[Data entries]
- - - -

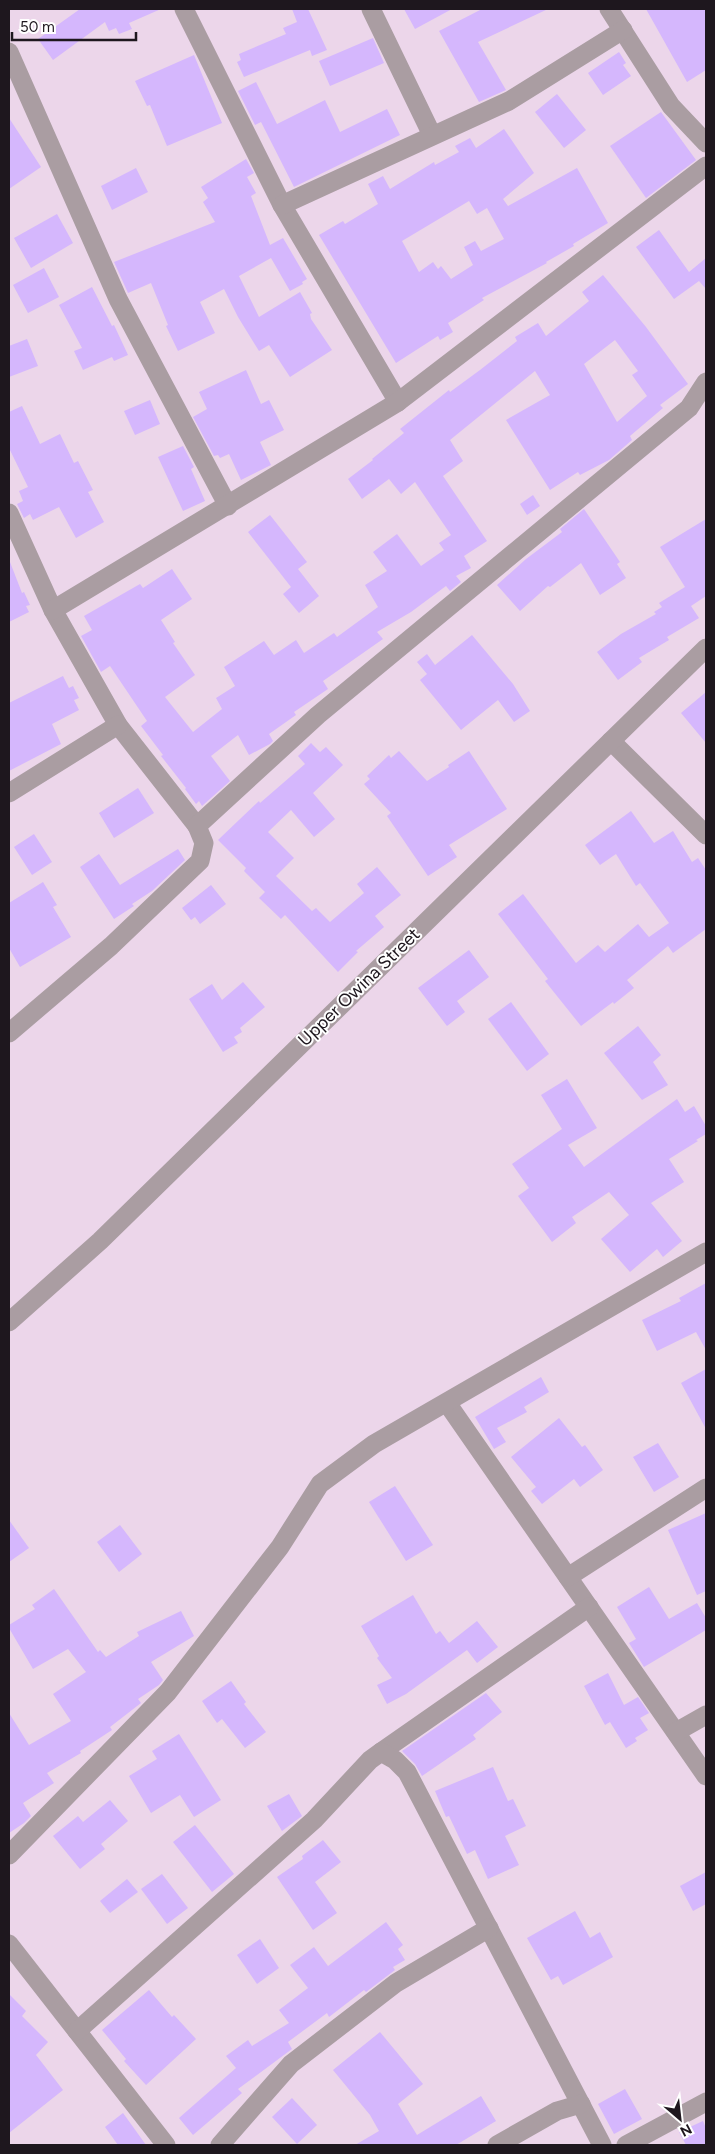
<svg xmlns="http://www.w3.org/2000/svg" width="715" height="2154" viewBox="0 0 715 2154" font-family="Figtree,sans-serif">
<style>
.building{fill:#d5b7fd;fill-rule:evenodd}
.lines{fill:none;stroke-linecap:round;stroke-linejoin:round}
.minor{stroke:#aa9da2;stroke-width:19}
.labels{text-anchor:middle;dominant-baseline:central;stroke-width:4;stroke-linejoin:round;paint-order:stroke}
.street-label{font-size:18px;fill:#1e171e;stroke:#fff}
</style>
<rect width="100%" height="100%" fill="#ecd6ea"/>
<g class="building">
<polygon points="80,9 161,9 129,23 132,29 119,34 116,28 109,31 105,22 53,60 38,39"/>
<polygon points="292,9 308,9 327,50 312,56 310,50 244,77 237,62 241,60 239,54 286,34 283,28 297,22"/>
<polygon points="404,9 452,9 415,29"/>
<polygon points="482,9 548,9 478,42 506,90 479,102 439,31"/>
<polygon points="646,9 706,9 706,70 687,82"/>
<polygon points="373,38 384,63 330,86 319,61"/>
<polygon points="619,52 626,63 623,65 631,76 603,95 588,73"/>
<polygon points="194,55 222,123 167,146 150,105 147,106 135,81"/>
<polygon points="256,82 277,124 325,100 340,132 387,109 400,135 294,187 261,122 255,125 238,91"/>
<polygon points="557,94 586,130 564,148 535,112"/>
<polygon points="661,112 696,160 646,198 610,146"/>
<polygon points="9,118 41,167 9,189"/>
<path d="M504 129 534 173 503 199 508 206 577 168 608 223 573 244 574 246 546 262 547 263 482 298 484 300 448 323 453 332 440 340 438 336 396 363 319 235 343 221 345 224 378 204 368 184 383 176 390 189 434 162 435 165 459 152 455 146 470 138 476 148ZM469 201 477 214 487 208 504 239 481 251 475 241 464 247 473 265 451 279 441 266 438 269 433 262 419 272 402 241Z"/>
<polygon points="246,159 254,173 247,177 256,193 251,196 270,245 283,238 307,279 302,282 303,284 290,291 271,258 239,276 259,317 300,292 312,313 310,314 311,319 332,350 290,377 269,345 259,351 238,317 224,289 200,302 215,333 178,351 166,326 168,325 151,283 128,293 114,262 215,222 203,202 208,198 201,187"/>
<polygon points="136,168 148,192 112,210 101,186"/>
<polygon points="57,214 73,243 31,268 14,238"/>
<polygon points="659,230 689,272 706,258 706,289 699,281 674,299 636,247"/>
<polygon points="44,268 59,297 28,313 13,285"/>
<path d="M603 275 646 327 688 384 660 405 663 408 630 436 632 440 609 460 580 475 578 472 550 490 506 420 550 395 535 371 450 440 463 461 443 476 487 541 464 556 471 568 456 576 461 582 450 591 446 586 411 612 377 632 383 639 323 681 328 689 294 712 296 715 269 734 273 741 270 744 249 755 238 735 211 756 230 781 202 806 199 801 196 804 185 789 186 788 161 756 163 755 141 726 147 721 110 666 101 672 81 636 92 630 84 616 140 584 143 588 172 569 192 599 161 620 175 642 173 643 195 675 165 697 193 732 222 709 216 698 235 686 224 667 264 641 274 655 296 640 304 653 334 633 337 637 378 607 365 585 387 571 373 552 397 534 421 566 444 550 439 543 451 535 415 482 401 494 389 479 362 499 348 479 373 460 372 459 404 433 400 429 449 390 450 392 480 370 517 341 515 337 538 323 546 336 589 301 582 292ZM615 340 638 371 632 375 647 396 617 422 584 364Z"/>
<polygon points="92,287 112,326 114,325 128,355 114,361 112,357 83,370 74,351 82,348 59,305"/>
<polygon points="27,339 38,366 9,377 9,346"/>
<polygon points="246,370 261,404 269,400 284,430 260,442 271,465 241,480 229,454 220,458 218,455 214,456 193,417 207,409 199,392"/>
<polygon points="150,400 160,424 135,435 124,411"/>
<polygon points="22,406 40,444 60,434 74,463 78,461 93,490 88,492 104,522 76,538 59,507 33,520 30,514 24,518 17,504 23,501 19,491 28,487 9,448 9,412"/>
<polygon points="183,446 194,467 191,469 205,501 183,511 158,457"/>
<polygon points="533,495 540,506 527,515 520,504"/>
<polygon points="584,509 620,562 617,564 626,578 600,595 581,563 550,587 548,586 520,611 497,585 526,559 562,532 560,529"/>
<polygon points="270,515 307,562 298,569 319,596 299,613 283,594 291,587 248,532"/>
<polygon points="706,519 706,596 691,606 699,618 667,637 669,640 639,658 642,662 618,680 597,652 621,634 656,614 654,612 662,607 659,603 685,587 660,547"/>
<polygon points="10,562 22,593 24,592 30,605 26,606 29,612 9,622"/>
<polygon points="472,635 513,684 530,711 514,722 498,700 461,730 420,680 427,674 417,662 427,654 435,665"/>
<polygon points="63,676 69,688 73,686 79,698 74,700 79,710 52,724 61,744 9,771 9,703"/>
<polygon points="706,692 706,743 681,713"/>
<polygon points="311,743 320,752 326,747 343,765 313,793 335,819 314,837 291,810 268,832 294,858 276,876 312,911 316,908 330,922 364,893 357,884 377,867 401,895 375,916 384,927 356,951 358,952 338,972 285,915 281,919 259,898 265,892 244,871 246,868 218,840 259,801 260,803 305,764 298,756"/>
<polygon points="399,751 427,781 449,767 448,765 469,751 507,809 449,845 457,857 428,876 387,816 391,813 364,784 370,779 367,776 389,755 391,758"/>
<polygon points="138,788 154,813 114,838 99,813"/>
<polygon points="631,811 654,843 673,831 692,862 698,858 706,870 706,929 673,953 668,946 627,980 634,988 614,1004 613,1002 581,1026 545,981 548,979 498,914 523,894 576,963 598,945 605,952 638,924 649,937 669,923 640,883 636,886 616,854 600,865 585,845"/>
<polygon points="34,834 52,862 32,875 14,847"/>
<polygon points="178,849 185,860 152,891 132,904 134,906 114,919 80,867 99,854 120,885"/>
<polygon points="43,882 57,905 53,907 71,937 20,967 9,948 9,903"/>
<polygon points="211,885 226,904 200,924 195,917 191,920 182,908"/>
<polygon points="469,950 489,977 457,1001 465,1012 447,1026 418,988"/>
<polygon points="243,982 265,1007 240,1028 242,1032 234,1037 238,1043 223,1052 189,999 212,984 222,1000"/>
<polygon points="511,1002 549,1054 527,1071 488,1019"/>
<polygon points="638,1026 661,1055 653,1062 668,1085 642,1100 604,1053"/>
<polygon points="567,1079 597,1128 568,1145 584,1167 677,1099 685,1112 694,1106 706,1126 706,1134 696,1140 698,1141 669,1159 684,1182 651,1203 682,1241 663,1257 657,1249 630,1272 601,1239 629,1215 609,1192 572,1217 576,1223 552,1242 518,1196 529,1188 512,1164 562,1129 541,1095"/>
<polygon points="706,1283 706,1350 696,1332 657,1351 642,1320 681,1301 679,1298"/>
<polygon points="706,1369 706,1429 681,1383"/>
<polygon points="541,1377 549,1392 524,1407 527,1412 497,1428 506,1442 494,1449 475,1417"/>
<polygon points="559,1418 582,1447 585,1445 603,1470 580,1487 574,1479 542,1504 531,1491 536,1487 511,1457"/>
<polygon points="658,1443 679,1477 654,1492 633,1457"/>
<polygon points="395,1486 433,1545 406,1561 369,1502"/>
<polygon points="706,1513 706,1591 697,1595 668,1530"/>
<polygon points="9,1520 29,1548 9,1562"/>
<polygon points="120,1525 142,1554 119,1572 97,1542"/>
<polygon points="649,1587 669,1619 697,1603 706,1618 706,1630 644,1667 629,1643 636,1639 617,1607"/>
<polygon points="54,1589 98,1652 100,1650 106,1657 139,1636 137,1632 181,1611 194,1636 151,1662 163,1680 159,1685 138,1699 141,1703 110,1727 112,1730 80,1751 81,1753 47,1773 54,1783 23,1803 31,1816 24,1823 9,1833 9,1713 29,1745 71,1721 53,1694 86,1672 68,1649 33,1669 9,1628 9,1625 35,1609 32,1605"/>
<polygon points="413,1595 436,1634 440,1631 449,1643 477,1621 498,1647 477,1663 467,1650 406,1694 387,1704 377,1685 392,1678 377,1658 379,1656 361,1626"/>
<polygon points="608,1673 624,1705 638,1697 649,1713 640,1718 648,1730 635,1738 637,1741 626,1748 610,1722 605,1725 584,1686"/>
<polygon points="231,1681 246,1702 244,1704 266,1732 245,1748 222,1719 217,1723 202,1701"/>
<polygon points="486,1693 502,1712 473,1735 476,1739 422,1776 415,1764 402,1751"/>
<polygon points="179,1734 221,1800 194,1817 180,1795 151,1813 129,1776 157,1759 152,1751"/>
<polygon points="493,1767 508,1801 513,1799 526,1826 505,1836 519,1865 488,1879 475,1850 467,1854 449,1816 446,1817 435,1791"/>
<polygon points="289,1794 302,1816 282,1831 267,1806"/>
<polygon points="110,1800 128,1821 101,1844 105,1849 80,1869 53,1836 78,1816 83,1822"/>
<polygon points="195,1825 234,1874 212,1892 173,1842"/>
<polygon points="323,1840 341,1862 315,1882 337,1913 313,1930 277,1877 303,1859 302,1856"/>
<polygon points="706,1872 706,1904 693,1911 680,1886"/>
<polygon points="162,1874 188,1908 167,1924 141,1889"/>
<polygon points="127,1879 138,1892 110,1913 100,1901"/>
<polygon points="575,1911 590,1938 600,1932 613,1957 563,1985 558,1976 551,1980 527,1938"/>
<polygon points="386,1922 403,1945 398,1949 405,1960 393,1967 395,1970 366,1992 364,1990 329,2017 327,2013 288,2042 292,2049 238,2089 242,2093 193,2135 179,2118 236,2068 226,2056 248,2040 252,2046 289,2023 279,2010 308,1988 290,1965 314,1947 328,1966"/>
<polygon points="260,1939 279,1968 257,1984 237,1955"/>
<polygon points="149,1990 172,2017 174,2015 196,2039 146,2085 124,2061 126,2059 102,2030"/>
<polygon points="9,1994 26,2011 22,2016 48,2042 36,2055 63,2090 9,2133"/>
<polygon points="380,2032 423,2084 398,2104 417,2135 481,2096 496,2121 456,2145 355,2145 379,2131 370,2115 333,2070"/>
<polygon points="625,2089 642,2119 614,2134 598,2104"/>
<polygon points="292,2098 317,2125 297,2144 272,2117"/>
<polygon points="123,2113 146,2145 118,2145 105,2127"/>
<polygon points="703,2121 706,2128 706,2145 686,2145 679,2132"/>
</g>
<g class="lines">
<g class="minor">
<polyline points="184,9 282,205 398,402"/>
<polyline points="371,9 432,135"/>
<polyline points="609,9 671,106 706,143"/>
<polyline points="9,52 118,299 228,506"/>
<polyline points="282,205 509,101 623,30"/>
<polyline points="9,513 53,610 118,725 197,826"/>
<polyline points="53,610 398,402 706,166"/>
<polyline points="611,741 706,835"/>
<polyline points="9,793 118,725"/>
<polyline points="9,1033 111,946 200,861 204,843 197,826 318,715 689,408 706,382"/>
<polyline points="9,1322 100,1241 706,648"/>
<polyline points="447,1403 706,1776"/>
<polyline points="568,1577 706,1488"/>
<polyline points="676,1732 706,1715"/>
<polyline points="381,1752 589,1607"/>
<polyline points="9,1855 168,1692 280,1547 320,1484 374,1444 706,1252"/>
<polyline points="9,1944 166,2145"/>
<polyline points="77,2031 314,1820 370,1760 381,1752 395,1760 407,1772 602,2145"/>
<polyline points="220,2145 291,2064 396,1983 489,1928"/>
<polyline points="497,2145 557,2111 581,2104"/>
<polyline points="626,2145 706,2102"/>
</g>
</g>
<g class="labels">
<g class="street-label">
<text transform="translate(359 987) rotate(-44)">Upper Owina Street</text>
</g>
</g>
<rect width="715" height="2154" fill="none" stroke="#1e171e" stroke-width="20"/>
<g transform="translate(680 2119) rotate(152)" stroke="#ffffff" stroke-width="4" paint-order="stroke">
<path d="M0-4L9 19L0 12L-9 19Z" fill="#1e171e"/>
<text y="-8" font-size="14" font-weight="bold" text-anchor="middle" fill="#1e171e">N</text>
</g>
<path d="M12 32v8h124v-8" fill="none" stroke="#1e171e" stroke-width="2.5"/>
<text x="20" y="32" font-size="15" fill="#1e171e" stroke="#ffffff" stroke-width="4" paint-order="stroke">50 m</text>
</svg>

- - - -

-- Work instruction --
Above are the records; copy every line in them that holds the word "lines".

-- Result of the exercise --
.lines{fill:none;stroke-linecap:round;stroke-linejoin:round}
<g class="lines">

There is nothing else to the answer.